The ancestors

Caitlin Matthews’ Shamanic practice is the repair of souls. Part of the soul can be lost. She journeys, seeking it out, with the help of her spirit guides. When she finds it, she can bring it home.

Separately, she explains that sometimes someone phones you just after you think of them, and this may be because there is a link between you at that moment- they reach out to you, you think of them, they then phone you.

How do I feel about this? I want to experience it. I want to work on my fears with Caitlin, and see what the result is. At the moment, I can accept the doctrine, construct an NLP type explanation, be content with Not Knowing, or cycle between the three. It does not stop me from wanting to experience it. During those two days I was very conscious of being present in my throat chakra much of the time, the place of my voice, the choice to express my creativity with honesty and integrity, and that would have been meaningless to me a year ago. Caitlin herself says, do not treat her Shamanic practices as psychological exercises.

She said, we are supported by our ancestors, now, in this world. In seven generations, one may have over a hundred ancestors. Any questions? The one in my mind was, what if I do not feel supported by my own family, why should great-grandparents support me? This, she says, is the usual question, so I agreed it was in my mind.

We arranged ourselves, representing my ancestors five generations back. I stood on a chair facing them. “Now do you feel supported? Can you pick on one with whom you feel a particular connection?” H– is trying to catch my eye, and smiling, so I pick him.

It was not a particularly strong feeling that I was supported, in that moment, more a choice. I choose to feel supported. This is part of seeing life positively rather than negatively. I also see that ancestors in eternity would see face to face, rather than through a glass darkly.
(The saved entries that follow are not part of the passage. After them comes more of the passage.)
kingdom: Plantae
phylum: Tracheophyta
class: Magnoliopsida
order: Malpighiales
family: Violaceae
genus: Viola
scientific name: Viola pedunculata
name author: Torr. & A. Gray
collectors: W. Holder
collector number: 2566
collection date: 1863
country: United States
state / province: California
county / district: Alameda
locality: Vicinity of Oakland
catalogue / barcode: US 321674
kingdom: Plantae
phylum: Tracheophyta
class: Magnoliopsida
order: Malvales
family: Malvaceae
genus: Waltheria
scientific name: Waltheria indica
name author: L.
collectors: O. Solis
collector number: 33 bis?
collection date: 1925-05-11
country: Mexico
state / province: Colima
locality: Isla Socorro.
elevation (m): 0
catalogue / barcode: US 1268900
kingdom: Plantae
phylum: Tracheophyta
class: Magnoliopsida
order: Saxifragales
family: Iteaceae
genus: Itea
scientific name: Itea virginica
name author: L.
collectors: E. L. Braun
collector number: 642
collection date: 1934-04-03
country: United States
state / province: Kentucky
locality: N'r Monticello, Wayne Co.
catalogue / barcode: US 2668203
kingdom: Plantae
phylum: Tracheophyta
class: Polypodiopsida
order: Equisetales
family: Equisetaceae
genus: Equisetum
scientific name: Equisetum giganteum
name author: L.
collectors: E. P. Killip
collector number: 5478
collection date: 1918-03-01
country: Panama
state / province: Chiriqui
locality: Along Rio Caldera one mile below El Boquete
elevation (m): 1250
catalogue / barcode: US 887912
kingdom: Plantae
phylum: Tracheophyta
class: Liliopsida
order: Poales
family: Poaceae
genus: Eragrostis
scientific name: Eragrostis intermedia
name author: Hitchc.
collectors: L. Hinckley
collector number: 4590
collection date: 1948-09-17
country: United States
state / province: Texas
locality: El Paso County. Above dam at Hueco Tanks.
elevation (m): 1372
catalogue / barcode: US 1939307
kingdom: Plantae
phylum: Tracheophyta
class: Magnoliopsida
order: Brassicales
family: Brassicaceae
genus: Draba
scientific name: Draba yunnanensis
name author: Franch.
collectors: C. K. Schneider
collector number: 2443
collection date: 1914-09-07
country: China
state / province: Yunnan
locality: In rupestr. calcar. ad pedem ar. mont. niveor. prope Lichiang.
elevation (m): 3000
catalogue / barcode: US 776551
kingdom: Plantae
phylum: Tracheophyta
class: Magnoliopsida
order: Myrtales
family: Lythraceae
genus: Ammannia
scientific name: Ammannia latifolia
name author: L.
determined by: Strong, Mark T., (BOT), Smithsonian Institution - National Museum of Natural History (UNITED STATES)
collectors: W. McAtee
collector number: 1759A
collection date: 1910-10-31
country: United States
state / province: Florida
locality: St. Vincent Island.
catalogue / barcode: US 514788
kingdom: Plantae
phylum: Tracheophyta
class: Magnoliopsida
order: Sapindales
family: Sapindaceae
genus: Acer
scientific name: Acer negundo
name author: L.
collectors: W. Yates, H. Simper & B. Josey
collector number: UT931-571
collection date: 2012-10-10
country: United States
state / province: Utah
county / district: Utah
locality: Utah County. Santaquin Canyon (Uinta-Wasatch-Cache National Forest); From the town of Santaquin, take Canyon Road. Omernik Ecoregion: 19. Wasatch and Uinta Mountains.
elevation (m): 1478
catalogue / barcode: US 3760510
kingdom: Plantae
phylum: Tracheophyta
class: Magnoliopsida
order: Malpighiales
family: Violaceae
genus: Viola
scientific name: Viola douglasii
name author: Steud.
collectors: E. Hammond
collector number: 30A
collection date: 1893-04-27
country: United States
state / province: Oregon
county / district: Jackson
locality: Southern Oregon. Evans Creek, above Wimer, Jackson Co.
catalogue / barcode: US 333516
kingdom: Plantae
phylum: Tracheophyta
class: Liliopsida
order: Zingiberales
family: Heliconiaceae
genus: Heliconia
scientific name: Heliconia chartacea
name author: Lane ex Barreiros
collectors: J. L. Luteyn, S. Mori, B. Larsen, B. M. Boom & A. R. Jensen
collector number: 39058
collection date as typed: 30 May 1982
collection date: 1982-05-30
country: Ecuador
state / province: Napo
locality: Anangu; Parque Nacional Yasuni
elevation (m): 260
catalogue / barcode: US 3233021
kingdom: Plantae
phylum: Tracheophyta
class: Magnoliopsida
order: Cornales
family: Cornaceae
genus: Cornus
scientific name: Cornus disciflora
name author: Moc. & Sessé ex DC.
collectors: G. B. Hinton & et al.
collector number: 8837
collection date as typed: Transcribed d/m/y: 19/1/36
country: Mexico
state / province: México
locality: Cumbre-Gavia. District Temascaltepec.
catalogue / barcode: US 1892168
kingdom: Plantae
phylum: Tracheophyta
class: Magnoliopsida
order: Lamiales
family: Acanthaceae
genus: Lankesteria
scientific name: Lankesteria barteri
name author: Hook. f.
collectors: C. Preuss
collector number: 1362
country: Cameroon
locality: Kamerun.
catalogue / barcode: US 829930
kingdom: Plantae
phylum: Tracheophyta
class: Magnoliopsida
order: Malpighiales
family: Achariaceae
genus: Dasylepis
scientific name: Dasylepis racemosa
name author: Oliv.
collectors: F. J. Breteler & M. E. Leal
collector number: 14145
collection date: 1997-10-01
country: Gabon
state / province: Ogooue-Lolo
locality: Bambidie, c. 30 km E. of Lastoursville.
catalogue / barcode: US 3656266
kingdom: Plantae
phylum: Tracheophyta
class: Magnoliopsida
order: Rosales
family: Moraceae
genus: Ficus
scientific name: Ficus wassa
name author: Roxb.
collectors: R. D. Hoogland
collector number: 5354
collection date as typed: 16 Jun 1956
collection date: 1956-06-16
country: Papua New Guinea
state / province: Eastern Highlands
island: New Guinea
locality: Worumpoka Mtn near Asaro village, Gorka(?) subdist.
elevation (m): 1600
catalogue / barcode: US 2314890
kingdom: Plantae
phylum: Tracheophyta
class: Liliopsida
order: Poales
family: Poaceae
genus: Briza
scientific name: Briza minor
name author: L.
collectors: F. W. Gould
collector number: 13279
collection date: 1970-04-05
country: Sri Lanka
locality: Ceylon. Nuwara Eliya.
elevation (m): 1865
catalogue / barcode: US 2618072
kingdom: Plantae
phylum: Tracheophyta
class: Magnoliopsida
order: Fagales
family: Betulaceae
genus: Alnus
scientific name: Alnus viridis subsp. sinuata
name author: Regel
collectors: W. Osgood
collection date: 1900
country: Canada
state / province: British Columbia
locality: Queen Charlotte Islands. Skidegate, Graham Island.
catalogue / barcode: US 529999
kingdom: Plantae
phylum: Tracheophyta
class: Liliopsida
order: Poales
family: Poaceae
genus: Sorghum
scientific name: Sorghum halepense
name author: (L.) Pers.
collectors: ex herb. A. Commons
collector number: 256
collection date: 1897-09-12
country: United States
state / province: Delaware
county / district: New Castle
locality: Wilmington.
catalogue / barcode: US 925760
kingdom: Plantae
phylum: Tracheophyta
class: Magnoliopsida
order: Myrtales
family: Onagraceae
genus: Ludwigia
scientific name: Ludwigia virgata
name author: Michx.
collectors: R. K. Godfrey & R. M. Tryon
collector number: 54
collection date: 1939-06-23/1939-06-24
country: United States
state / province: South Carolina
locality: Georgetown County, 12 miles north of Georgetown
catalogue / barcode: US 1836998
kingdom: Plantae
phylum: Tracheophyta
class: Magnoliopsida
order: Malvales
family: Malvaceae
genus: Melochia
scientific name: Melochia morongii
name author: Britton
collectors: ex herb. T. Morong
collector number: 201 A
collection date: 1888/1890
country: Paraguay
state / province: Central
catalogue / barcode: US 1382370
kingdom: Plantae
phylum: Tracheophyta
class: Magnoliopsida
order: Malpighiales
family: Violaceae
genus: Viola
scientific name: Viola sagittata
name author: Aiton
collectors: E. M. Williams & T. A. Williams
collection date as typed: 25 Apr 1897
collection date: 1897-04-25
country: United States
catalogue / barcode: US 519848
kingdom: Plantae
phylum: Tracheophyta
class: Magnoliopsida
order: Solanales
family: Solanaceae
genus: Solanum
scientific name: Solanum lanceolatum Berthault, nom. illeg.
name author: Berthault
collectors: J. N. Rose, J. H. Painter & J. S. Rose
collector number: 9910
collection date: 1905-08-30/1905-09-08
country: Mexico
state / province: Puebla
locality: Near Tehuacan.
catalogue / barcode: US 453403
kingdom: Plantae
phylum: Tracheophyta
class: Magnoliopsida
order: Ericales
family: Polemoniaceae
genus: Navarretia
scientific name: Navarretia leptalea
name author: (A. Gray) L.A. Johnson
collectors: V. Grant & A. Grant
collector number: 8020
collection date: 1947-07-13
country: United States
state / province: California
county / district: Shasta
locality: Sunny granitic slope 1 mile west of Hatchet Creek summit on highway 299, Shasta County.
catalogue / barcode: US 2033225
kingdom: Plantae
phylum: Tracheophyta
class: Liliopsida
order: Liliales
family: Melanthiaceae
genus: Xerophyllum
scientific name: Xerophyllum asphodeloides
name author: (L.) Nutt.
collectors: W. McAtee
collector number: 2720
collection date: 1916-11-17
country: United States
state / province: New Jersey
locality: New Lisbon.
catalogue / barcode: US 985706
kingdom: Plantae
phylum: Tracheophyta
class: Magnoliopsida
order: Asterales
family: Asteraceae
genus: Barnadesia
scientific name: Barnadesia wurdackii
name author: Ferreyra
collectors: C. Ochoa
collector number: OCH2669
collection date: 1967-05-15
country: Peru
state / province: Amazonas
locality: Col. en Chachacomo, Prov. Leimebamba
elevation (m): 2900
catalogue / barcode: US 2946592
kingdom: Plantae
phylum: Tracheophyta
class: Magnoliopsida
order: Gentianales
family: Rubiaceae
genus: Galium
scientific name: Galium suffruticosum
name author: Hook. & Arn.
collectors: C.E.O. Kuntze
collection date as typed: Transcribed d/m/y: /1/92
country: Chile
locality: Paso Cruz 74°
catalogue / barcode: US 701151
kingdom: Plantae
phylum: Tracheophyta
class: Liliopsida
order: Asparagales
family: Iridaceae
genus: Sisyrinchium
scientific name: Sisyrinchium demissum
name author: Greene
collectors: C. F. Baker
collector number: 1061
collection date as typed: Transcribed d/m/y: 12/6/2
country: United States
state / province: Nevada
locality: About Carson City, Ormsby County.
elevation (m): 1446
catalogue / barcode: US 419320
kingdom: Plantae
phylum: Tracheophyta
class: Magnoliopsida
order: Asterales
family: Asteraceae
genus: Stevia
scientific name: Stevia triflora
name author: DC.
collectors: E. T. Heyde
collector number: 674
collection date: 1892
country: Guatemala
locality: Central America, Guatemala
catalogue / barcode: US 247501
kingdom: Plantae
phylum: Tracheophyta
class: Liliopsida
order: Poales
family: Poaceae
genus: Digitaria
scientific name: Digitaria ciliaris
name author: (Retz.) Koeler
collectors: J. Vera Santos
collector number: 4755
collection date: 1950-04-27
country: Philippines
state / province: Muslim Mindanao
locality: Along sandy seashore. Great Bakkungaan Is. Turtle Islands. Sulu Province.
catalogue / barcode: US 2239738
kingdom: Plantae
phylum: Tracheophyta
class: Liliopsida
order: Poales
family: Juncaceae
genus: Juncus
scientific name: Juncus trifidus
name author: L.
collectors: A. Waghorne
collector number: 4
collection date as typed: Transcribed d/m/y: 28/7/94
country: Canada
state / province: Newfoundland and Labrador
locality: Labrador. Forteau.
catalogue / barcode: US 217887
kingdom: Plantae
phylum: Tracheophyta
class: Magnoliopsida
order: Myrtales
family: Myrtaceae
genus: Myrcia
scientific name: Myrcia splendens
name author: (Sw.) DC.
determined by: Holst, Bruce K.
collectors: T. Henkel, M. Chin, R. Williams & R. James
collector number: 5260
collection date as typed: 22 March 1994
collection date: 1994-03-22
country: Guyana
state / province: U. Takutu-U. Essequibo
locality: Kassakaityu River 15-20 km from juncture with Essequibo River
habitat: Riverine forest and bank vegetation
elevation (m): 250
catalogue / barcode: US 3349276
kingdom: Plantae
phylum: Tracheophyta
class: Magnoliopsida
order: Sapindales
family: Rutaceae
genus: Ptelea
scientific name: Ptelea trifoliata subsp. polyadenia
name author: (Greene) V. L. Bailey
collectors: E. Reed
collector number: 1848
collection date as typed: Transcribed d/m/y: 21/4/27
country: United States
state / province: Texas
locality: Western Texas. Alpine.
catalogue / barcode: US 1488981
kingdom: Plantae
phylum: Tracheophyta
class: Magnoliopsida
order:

H– represented my father’s mother’s father. A–, representing my father’s mother, said later that she was feeling particularly supportive. She had wanted to be picked. My father’s mother had a particularly difficult life, and perhaps was entitled to receive support in her turn. I had previously wanted some sign of being welcome here, in this group- that was it.

I also noticed C–, at the back, a spiritual healer, with her palms facing forward and her arms slightly out from her sides. I felt moved to make a similar gesture. At another point, Caitlin said, “Don’t give reiki or anything”, and I wondered, if it is there, how can one not? Perhaps this is a naive question. This is something more for me to investigate.

Walking in to lunch on the last day, when Appalachian Spring ran in my mind, it was entirely joyous for me.